Did you know there are roughly 5000 MLS/MLIS graduates per year? And if the 2-month sample of job openings discussed in this article in Library Journal is representative, there are roughly 400 full-time entry-level jobs being offered per year (this was circa 2005–imagine what it is now).

Yet, Pitt’s iSchool is hiring five new faculty members (to replace others–no new positions that I’m aware of) and making no noises about decreasing admissions. I have no reason to believe the other 61 ALA-accredited library programs are much different.

How is this ethical? How do the deans of these schools sleep at night? Also, why are people still applying? (It might be that story that keeps going around about all of the librarians who are going to retire any moment now. Magically, despite the losses everyone’s sustained in retirement funds. And of course people retiring from a lifetime of library work will leave entry-level positions open in their wake.)

My concern a few months ago, upon hearing that the acceptance rate in our program exceeds 90%, was that it was “watering down” the profession (I’m not trying to demean myself or my classmates, but even if we were a truly exceptional bunch of applicants, numbers like that shouldn’t happen). Given Pitt’s high ranking, I assume we aren’t some crazy outlier; there must be other programs with comparable numbers. And that is a serious problem.

But then to learn that the bulk of the graduates in our school and others will not be finding full-time professional positions, on top of that? It frustrates and angers me. (Full disclosure: I’m one of the lucky ones; I can go back to my previous field if no library offers me a position before my loans come due. But I no longer see the MLIS I’m earning as the valuable asset–the clear gateway to a profession in which I could really improve the world–that I thought it would be. I am disenchanted, I guess, on top of my frustration and anger.)

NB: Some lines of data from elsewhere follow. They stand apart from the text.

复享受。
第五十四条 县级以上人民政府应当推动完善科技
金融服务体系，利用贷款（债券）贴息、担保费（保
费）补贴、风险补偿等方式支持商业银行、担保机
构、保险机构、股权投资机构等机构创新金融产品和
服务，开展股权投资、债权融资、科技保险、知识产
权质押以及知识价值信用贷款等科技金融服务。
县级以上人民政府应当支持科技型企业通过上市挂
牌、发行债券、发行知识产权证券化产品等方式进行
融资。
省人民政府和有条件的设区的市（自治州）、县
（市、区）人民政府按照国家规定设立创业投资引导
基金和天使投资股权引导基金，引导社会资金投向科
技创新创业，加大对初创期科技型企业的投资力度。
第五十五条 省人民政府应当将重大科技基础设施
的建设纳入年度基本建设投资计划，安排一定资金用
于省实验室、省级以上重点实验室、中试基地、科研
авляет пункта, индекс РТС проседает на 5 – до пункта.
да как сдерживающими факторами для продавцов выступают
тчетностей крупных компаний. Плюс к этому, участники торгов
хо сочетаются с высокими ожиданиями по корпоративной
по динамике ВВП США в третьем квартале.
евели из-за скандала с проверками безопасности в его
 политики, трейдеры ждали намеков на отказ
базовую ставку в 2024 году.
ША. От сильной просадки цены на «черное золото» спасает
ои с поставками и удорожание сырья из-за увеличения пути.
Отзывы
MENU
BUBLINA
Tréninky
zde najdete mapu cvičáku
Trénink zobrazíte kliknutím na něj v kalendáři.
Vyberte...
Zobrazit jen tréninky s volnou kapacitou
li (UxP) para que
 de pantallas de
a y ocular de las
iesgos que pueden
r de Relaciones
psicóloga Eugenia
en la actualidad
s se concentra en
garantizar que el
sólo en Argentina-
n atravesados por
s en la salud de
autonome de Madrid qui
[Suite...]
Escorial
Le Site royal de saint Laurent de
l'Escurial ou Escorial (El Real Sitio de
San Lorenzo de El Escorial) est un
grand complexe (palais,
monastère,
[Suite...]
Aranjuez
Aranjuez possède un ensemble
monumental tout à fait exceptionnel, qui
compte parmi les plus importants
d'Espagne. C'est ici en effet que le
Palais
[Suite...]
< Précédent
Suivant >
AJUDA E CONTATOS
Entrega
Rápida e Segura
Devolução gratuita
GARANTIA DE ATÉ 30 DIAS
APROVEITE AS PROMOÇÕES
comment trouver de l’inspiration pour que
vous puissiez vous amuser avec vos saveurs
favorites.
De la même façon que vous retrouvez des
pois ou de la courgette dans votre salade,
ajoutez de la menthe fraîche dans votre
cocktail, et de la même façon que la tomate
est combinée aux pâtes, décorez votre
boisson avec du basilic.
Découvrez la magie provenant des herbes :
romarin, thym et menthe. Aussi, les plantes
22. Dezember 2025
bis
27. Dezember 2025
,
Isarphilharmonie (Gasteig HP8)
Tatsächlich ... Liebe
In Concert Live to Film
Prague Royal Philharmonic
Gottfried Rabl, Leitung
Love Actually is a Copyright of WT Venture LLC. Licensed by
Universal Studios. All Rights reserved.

Am I the only one? No, you know what? I know I’m not the only one. But why aren’t we doing something? Why aren’t library students picketing in the streets–or at least our deans’ offices? Why aren’t we writing to our schools’ chancellors/presidents, to the ALA Council, to local and regional newspapers, to anyone who will listen, to prevent yet another crop of students from making the same mistakes we did–such as believing the ALA’s over-optimistic job predictions? (Maybe we just don’t know where to send our correspondence. Who listens to library students? I mean, there are 5000 of us graduating each year; individually, we’re expendable.) Why aren’t we demanding answers from our professors? Why do we let advice seeker after advice seeker on blogs and forums and listservs wander happily off, thinking their BA in history and semester of shelving books will be sufficient background to get a job in the library profession, if they just get that MLIS?

What’s wrong with us?

Published inalahiring and employmentlibrarianshiplibrary school


  1. somcak

    You think that’s bad, check out the law school stats! Of course, I’ve educated myself into a corner, and I’m now only able to do law librarianship.

  2. Pallot

    please try picketing to dr. cox. Please. I dare you.